MOSCOW – A Russian Soyuz space capsule has landed in Kazakhstan, bringing three astronauts from the United States, Japan and Russia back to Earth from a 115-day mission aboard the International Space Station.

The landing took place Sunday morning near Dzhezkazgan on the treeless Central Asian steppes.

Kate Rubins of NASA, Japan's Takuya Onishi and Anatoly Ivanishin of Russia were removed from the capsule and sat on the steppes still in their capsule seats while they readjusted to the forces of gravity after nearly four months in weightless conditions, then were taken to a nearby medical tent for initial examination.

Rubins, a molecular biologist, became the first astronaut to sequence DNA in space during her stay on the Space Station.

Sequencing DNA of living organisms in space could enable astronauts to diagnose an illness or identify active microbes and if they pose a health risk, according to NASA.

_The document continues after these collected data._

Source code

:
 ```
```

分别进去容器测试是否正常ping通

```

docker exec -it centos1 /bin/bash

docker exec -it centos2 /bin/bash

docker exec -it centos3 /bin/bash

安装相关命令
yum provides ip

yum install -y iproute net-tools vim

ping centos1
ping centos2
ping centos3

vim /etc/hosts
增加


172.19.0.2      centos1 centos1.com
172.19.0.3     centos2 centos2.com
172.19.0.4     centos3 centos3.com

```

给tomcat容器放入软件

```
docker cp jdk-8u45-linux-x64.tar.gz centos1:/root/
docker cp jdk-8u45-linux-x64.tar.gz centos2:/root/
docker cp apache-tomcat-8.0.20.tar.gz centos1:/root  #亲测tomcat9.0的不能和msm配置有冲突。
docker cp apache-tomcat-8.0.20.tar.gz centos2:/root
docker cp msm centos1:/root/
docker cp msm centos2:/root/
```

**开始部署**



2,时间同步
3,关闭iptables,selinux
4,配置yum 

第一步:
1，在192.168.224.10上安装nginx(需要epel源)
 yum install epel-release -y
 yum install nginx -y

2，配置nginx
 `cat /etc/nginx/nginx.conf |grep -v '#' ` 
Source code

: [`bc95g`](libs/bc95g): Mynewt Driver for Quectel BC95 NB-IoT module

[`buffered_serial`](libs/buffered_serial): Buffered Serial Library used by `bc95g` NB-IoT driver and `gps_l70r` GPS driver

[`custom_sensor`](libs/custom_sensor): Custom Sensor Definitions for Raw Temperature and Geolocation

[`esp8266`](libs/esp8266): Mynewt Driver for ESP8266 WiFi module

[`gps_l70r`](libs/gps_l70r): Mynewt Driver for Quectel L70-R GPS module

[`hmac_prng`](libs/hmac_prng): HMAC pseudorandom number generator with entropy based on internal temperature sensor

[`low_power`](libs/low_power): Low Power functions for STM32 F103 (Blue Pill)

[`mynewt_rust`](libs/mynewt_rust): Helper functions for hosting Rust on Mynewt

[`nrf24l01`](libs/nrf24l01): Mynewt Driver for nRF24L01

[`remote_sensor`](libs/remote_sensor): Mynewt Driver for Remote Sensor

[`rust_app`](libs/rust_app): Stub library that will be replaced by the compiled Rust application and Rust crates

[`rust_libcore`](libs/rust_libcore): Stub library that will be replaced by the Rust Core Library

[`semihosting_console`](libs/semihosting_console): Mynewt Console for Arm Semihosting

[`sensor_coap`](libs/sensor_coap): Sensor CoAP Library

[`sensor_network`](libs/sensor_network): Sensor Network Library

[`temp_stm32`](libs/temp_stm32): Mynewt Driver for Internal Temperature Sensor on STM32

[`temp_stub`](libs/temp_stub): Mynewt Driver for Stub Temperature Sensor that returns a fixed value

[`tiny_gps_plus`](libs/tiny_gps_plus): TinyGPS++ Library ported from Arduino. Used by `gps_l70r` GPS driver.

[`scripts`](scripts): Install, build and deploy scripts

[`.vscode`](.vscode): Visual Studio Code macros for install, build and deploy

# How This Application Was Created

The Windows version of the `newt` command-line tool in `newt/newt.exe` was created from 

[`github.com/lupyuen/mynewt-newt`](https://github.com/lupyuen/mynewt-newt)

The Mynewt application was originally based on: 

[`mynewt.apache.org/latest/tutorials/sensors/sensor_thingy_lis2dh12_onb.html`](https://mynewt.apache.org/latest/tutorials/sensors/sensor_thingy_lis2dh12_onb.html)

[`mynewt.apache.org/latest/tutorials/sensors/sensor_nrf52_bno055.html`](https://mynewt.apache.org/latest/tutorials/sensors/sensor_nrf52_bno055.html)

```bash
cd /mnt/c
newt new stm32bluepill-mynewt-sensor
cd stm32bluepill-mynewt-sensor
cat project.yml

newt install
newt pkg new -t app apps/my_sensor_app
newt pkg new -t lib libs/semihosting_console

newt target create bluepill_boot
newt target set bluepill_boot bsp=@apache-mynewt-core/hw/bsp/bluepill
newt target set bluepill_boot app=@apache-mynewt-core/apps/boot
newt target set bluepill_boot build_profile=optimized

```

The Soyuz spacecraft descends beneath a parachute with NASA astronaut Kate Rubins, Russian cosmonaut Anatoly Ivanishin of Roscosmos and astronaut Takuya Onishi of the Japan Aerospace Exploration Agency (JAXA) in Kazakhstan Sunday, Oct. 30, 2016.

Andrei Borisenko and Sergey Ryzhykov of Russia and NASA astronaut Robert Shane Kimbrough remain aboard the space station. They arrived on Oct. 22 after a two-day voyage.

The trip back to Earth was much quicker for the three returnees on Sunday, about 3 1/2 hours from undocking until landing.

The capsule landed as scheduled and was closely tracked by helicopters as it wafted through partly cloudy skies under a parachute marked in red and white concentric circles. The craft landed upright, which made the extraction of the astronauts quicker than when capsules land on their sides.